Directive: Copy out every line of the records below, keeping each one unchanged.

Records shown:
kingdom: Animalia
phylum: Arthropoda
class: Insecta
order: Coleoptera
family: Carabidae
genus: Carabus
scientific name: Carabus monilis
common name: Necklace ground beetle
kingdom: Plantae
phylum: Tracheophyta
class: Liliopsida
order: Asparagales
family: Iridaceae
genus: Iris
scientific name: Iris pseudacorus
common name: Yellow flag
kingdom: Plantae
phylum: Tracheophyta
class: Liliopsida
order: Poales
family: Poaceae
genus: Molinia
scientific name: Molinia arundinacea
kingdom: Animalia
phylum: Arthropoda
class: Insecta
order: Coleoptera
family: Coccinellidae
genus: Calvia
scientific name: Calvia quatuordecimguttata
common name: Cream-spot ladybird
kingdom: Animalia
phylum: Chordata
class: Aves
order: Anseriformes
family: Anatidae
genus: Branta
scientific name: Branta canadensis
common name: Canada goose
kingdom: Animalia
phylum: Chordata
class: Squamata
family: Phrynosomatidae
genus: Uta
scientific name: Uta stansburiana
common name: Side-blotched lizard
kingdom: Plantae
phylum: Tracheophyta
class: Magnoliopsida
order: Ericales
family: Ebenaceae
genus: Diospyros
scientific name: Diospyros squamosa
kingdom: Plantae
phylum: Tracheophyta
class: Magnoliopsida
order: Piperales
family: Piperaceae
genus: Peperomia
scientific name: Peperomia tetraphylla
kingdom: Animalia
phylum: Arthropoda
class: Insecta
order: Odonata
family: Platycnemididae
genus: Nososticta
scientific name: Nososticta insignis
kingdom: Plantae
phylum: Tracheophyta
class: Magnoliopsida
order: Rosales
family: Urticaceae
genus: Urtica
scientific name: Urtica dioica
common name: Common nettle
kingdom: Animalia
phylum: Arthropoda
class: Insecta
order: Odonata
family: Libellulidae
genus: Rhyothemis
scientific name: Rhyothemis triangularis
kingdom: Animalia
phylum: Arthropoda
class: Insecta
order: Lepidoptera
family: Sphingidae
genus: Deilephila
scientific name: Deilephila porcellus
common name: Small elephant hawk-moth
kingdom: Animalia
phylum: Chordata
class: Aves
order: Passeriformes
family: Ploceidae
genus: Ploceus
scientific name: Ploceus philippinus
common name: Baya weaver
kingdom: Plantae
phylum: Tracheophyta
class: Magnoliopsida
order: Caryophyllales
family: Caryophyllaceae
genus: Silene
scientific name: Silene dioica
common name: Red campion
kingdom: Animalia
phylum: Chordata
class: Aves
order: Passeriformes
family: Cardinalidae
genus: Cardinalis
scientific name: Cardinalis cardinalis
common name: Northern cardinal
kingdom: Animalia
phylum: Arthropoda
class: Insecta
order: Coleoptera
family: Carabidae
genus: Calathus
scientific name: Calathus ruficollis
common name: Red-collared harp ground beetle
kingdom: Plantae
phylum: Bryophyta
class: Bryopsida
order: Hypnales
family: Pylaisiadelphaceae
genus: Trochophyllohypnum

Right answer:
kingdom: Animalia
phylum: Arthropoda
class: Insecta
order: Coleoptera
family: Carabidae
genus: Carabus
scientific name: Carabus monilis
common name: Necklace ground beetle
kingdom: Plantae
phylum: Tracheophyta
class: Liliopsida
order: Asparagales
family: Iridaceae
genus: Iris
scientific name: Iris pseudacorus
common name: Yellow flag
kingdom: Plantae
phylum: Tracheophyta
class: Liliopsida
order: Poales
family: Poaceae
genus: Molinia
scientific name: Molinia arundinacea
kingdom: Animalia
phylum: Arthropoda
class: Insecta
order: Coleoptera
family: Coccinellidae
genus: Calvia
scientific name: Calvia quatuordecimguttata
common name: Cream-spot ladybird
kingdom: Animalia
phylum: Chordata
class: Aves
order: Anseriformes
family: Anatidae
genus: Branta
scientific name: Branta canadensis
common name: Canada goose
kingdom: Animalia
phylum: Chordata
class: Squamata
family: Phrynosomatidae
genus: Uta
scientific name: Uta stansburiana
common name: Side-blotched lizard
kingdom: Plantae
phylum: Tracheophyta
class: Magnoliopsida
order: Ericales
family: Ebenaceae
genus: Diospyros
scientific name: Diospyros squamosa
kingdom: Plantae
phylum: Tracheophyta
class: Magnoliopsida
order: Piperales
family: Piperaceae
genus: Peperomia
scientific name: Peperomia tetraphylla
kingdom: Animalia
phylum: Arthropoda
class: Insecta
order: Odonata
family: Platycnemididae
genus: Nososticta
scientific name: Nososticta insignis
kingdom: Plantae
phylum: Tracheophyta
class: Magnoliopsida
order: Rosales
family: Urticaceae
genus: Urtica
scientific name: Urtica dioica
common name: Common nettle
kingdom: Animalia
phylum: Arthropoda
class: Insecta
order: Odonata
family: Libellulidae
genus: Rhyothemis
scientific name: Rhyothemis triangularis
kingdom: Animalia
phylum: Arthropoda
class: Insecta
order: Lepidoptera
family: Sphingidae
genus: Deilephila
scientific name: Deilephila porcellus
common name: Small elephant hawk-moth
kingdom: Animalia
phylum: Chordata
class: Aves
order: Passeriformes
family: Ploceidae
genus: Ploceus
scientific name: Ploceus philippinus
common name: Baya weaver
kingdom: Plantae
phylum: Tracheophyta
class: Magnoliopsida
order: Caryophyllales
family: Caryophyllaceae
genus: Silene
scientific name: Silene dioica
common name: Red campion
kingdom: Animalia
phylum: Chordata
class: Aves
order: Passeriformes
family: Cardinalidae
genus: Cardinalis
scientific name: Cardinalis cardinalis
common name: Northern cardinal
kingdom: Animalia
phylum: Arthropoda
class: Insecta
order: Coleoptera
family: Carabidae
genus: Calathus
scientific name: Calathus ruficollis
common name: Red-collared harp ground beetle
kingdom: Plantae
phylum: Bryophyta
class: Bryopsida
order: Hypnales
family: Pylaisiadelphaceae
genus: Trochophyllohypnum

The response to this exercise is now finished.